TEXTO FORNECIDO
Texto mantém obrigatoriedade de remuneração mínima, fortalece fiscalização da ANTT e retira proposta de piso mensal de R$ 5 mil aprovada anteriormente pela Câmara
O presidente Luiz Inácio Lula da Silva (PT) sanciona nesta quarta-feira (5) a nova lei que altera as regras do piso mínimo do transporte rodoviário de cargas. A norma mantém a obrigatoriedade de uma remuneração mínima para o frete, mas deixa de estabelecer um valor fixo em lei, atribuindo à Agência Nacional de Transportes Terrestres (ANTT) a responsabilidade de calcular e atualizar a tabela de preços.
A sanção encerra a tramitação da proposta aprovada pelo Congresso Nacional e consolida mudanças na Política Nacional de Pisos Mínimos do Transporte Rodoviário de Cargas, criada em 2018 após a greve nacional dos caminhoneiros.
Durante a análise do projeto, parlamentares chegaram a aprovar um piso nacional de R$ 5 mil mensais para caminhoneiros que realizam viagens de longa distância. O trecho, no entanto, foi retirado pelo Senado sob o entendimento de que a fixação de um salário mínimo para a categoria seria inconstitucional.
Com isso, permanece em vigor o modelo atual, em que os valores mínimos do frete são definidos pela ANTT com base em critérios técnicos, como distância percorrida, número de eixos, tipo de carga transportada e custos operacionais, incluindo combustível e pedágios.
Penalidades mais rigorosas
A nova legislação endurece as punições para empresas e contratantes que descumprirem a tabela oficial de fretes.
Além das multas, que podem chegar a R$ 1 milhão, a norma prevê sanções administrativas como suspensão do registro do transportador e até o cancelamento da autorização para operar em casos de reincidência grave.

DADOS
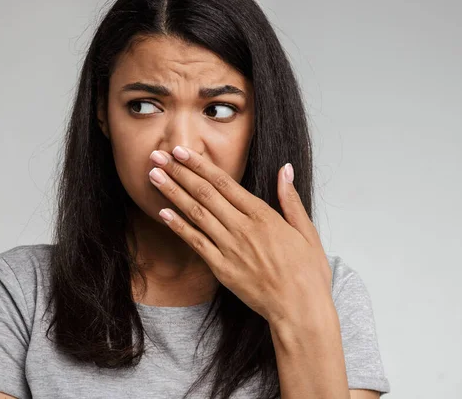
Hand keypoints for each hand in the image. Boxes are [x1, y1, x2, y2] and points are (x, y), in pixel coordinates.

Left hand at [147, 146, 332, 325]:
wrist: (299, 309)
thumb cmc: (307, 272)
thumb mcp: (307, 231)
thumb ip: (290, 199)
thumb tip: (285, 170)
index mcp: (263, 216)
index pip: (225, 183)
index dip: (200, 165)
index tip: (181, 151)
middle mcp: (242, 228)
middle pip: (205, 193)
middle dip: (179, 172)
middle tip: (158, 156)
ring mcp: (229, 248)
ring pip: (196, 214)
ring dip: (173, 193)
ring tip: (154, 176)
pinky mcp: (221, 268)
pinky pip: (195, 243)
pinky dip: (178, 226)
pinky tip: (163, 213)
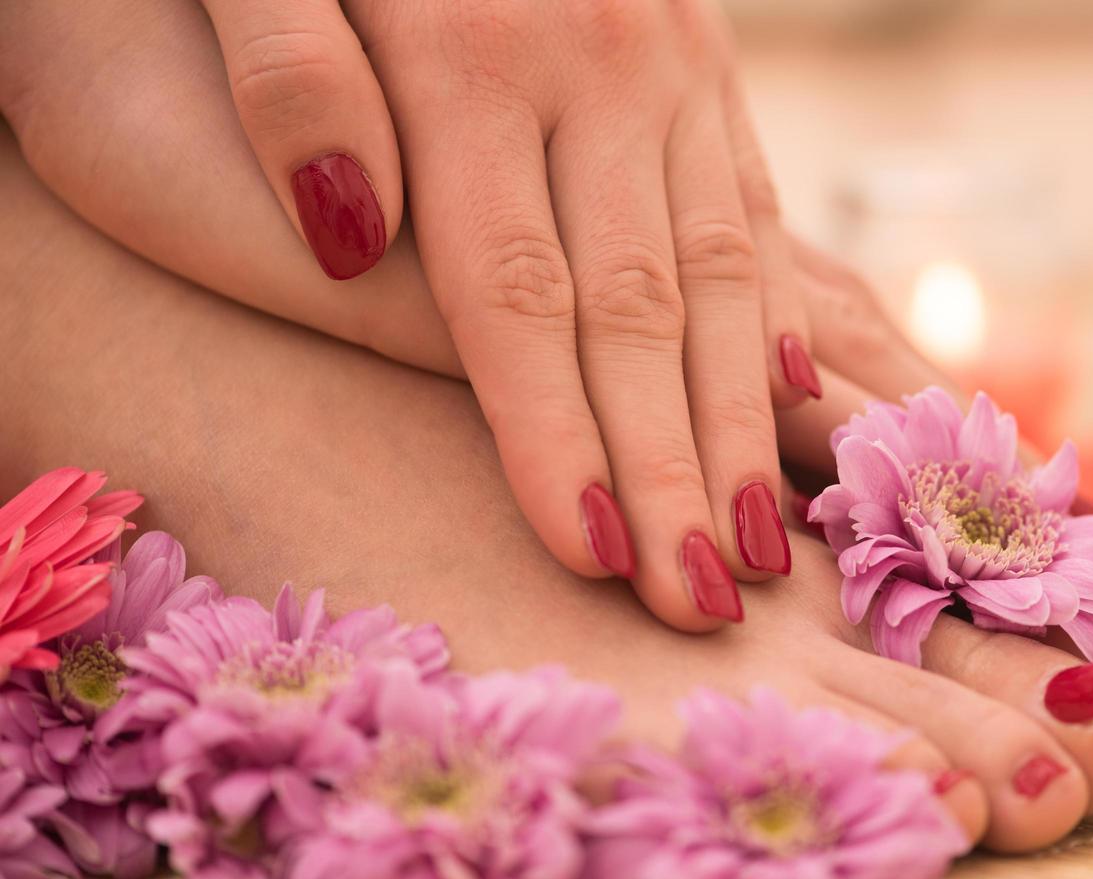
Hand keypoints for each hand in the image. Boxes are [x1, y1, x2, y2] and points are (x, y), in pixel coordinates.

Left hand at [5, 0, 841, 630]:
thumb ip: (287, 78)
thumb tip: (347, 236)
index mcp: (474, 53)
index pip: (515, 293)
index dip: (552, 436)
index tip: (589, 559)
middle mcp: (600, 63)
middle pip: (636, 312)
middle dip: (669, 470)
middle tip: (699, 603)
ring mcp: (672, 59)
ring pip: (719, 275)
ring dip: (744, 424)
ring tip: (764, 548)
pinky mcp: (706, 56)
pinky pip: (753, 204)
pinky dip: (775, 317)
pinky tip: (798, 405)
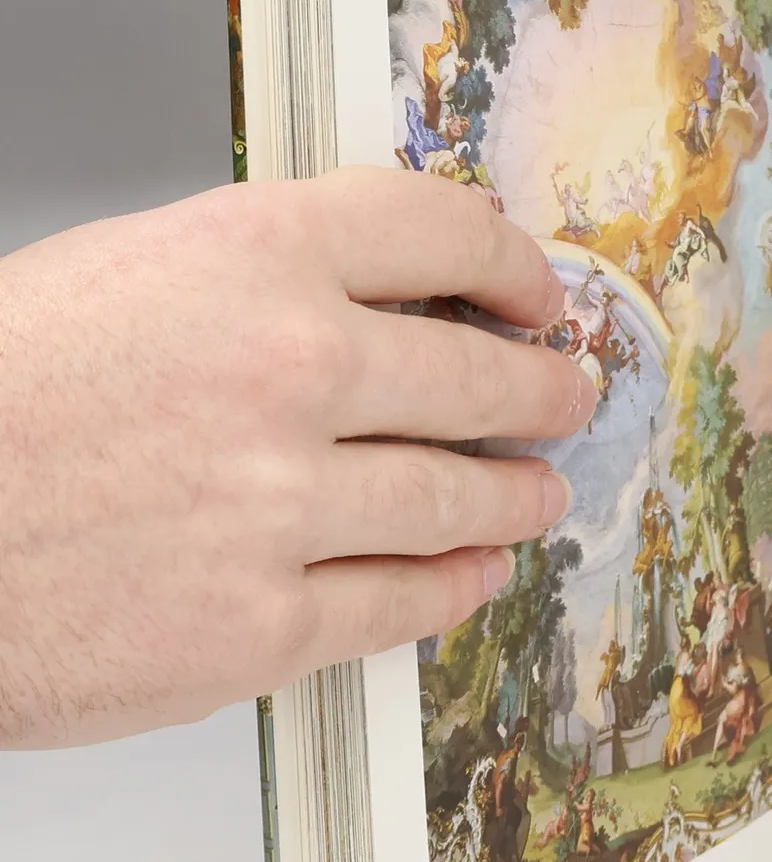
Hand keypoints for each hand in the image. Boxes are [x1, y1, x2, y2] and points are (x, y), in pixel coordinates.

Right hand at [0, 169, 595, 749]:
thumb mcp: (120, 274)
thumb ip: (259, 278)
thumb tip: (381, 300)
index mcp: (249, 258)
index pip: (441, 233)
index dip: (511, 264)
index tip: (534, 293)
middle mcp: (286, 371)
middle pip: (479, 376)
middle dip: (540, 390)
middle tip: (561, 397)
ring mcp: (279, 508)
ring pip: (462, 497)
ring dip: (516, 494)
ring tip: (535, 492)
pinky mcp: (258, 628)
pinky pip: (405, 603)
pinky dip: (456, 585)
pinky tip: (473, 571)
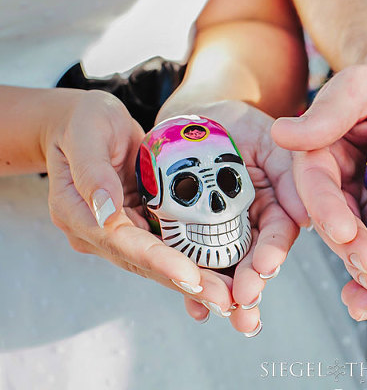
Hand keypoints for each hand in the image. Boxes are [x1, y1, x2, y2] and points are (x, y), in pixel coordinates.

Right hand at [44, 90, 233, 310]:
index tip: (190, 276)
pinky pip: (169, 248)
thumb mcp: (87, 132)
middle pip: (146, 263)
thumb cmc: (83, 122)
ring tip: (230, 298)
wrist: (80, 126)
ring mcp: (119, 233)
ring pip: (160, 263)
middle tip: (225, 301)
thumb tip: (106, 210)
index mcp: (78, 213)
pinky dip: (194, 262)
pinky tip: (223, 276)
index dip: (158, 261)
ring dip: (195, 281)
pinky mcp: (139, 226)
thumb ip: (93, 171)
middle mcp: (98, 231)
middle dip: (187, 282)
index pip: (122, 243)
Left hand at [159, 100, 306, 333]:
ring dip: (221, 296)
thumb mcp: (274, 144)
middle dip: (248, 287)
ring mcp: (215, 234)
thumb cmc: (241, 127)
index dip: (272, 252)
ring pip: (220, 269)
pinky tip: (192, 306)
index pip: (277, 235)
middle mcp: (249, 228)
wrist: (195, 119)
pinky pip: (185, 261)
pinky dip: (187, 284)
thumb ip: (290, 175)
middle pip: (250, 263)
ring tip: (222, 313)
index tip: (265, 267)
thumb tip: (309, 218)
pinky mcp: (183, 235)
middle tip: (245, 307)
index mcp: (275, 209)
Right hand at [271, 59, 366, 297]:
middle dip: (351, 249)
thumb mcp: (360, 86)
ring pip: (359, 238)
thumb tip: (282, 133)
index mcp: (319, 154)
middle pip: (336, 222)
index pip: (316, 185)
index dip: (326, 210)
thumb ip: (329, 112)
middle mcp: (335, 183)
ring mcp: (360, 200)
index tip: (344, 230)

---

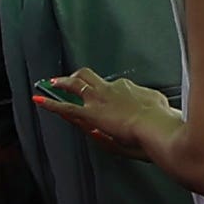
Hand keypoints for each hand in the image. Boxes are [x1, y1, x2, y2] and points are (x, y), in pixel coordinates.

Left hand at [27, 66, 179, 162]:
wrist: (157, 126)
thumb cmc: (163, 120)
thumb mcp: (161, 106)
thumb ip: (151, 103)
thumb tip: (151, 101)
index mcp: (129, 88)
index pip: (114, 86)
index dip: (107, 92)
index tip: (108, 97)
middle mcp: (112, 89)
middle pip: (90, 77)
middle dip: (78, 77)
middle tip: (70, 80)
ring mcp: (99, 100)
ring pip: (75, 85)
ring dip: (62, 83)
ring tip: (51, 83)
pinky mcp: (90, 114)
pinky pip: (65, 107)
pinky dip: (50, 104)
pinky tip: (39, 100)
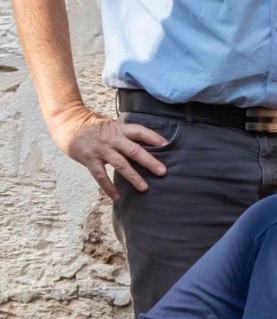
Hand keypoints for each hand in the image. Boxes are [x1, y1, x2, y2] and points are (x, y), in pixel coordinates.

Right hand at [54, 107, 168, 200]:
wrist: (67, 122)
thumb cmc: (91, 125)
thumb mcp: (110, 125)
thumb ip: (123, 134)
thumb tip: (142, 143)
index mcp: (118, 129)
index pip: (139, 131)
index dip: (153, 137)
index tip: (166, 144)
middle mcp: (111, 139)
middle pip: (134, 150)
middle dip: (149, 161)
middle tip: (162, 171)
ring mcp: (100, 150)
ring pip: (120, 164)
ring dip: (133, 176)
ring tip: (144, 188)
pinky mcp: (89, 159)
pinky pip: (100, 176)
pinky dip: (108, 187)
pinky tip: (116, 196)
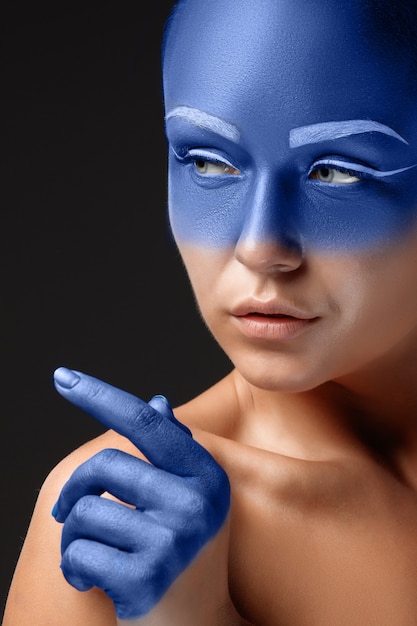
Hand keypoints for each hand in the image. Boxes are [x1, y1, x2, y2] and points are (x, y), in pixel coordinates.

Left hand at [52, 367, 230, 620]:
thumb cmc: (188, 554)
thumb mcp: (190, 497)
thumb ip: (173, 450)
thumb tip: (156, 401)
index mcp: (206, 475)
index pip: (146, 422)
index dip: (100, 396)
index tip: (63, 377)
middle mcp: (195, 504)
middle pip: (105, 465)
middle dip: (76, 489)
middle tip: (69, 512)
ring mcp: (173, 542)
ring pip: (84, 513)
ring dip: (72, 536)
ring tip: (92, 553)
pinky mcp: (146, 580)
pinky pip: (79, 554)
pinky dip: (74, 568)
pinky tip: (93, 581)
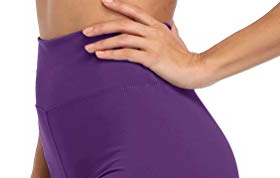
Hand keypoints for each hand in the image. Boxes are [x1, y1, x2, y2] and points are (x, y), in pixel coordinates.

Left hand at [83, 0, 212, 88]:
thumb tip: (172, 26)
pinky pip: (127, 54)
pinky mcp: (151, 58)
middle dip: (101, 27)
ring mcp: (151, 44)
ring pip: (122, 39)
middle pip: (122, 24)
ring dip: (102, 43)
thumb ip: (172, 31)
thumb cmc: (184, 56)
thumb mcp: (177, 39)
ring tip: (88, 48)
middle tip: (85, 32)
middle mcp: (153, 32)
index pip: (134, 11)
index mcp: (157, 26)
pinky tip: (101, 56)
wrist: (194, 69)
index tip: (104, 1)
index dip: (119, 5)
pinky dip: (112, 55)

VERIFIQUE SUA COMPREENSÃO
(1) Liste os critérios técnicos que, segundo o texto sobre o piso mínimo do frete, a ANTT usa para definir os valores mínimos do frete.
(2) Por favor, responda às perguntas abaixo com base no texto sobre o piso mínimo do frete.
(a) Em que ano foi criada a Política Nacional de Pisos Mínimos do Transporte Rodoviário de Cargas?
(b) Qual era o valor do piso mensal que os parlamentares chegaram a aprovar para caminhoneiros de longa distância?
(c) Até quanto podem chegar as multas previstas na nova norma?
(3) Repita o trecho do texto sobre o piso mínimo do frete que começa em "Com isso, permanece" e vai até "de reincidência grave.", incluindo essas palavras.

RESPOSTAS ESCRITAS
(1)
- Distância percorrida
- Número de eixos
- Tipo de carga transportada
- Custos operacionais, incluindo combustível e pedágios

(2)
(a) Em 2018, após a greve nacional dos caminhoneiros.
(b) R$ 5 mil mensais.
(c) Até R$ 1 milhão.

(3)
Com isso, permanece em vigor o modelo atual, em que os valores mínimos do frete são definidos pela ANTT com base em critérios técnicos, como distância percorrida, número de eixos, tipo de carga transportada e custos operacionais, incluindo combustível e pedágios.
Penalidades mais rigorosas
A nova legislação endurece as punições para empresas e contratantes que descumprirem a tabela oficial de fretes.
Além das multas, que podem chegar a R$ 1 milhão, a norma prevê sanções administrativas como suspensão do registro do transportador e até o cancelamento da autorização para operar em casos de reincidência grave.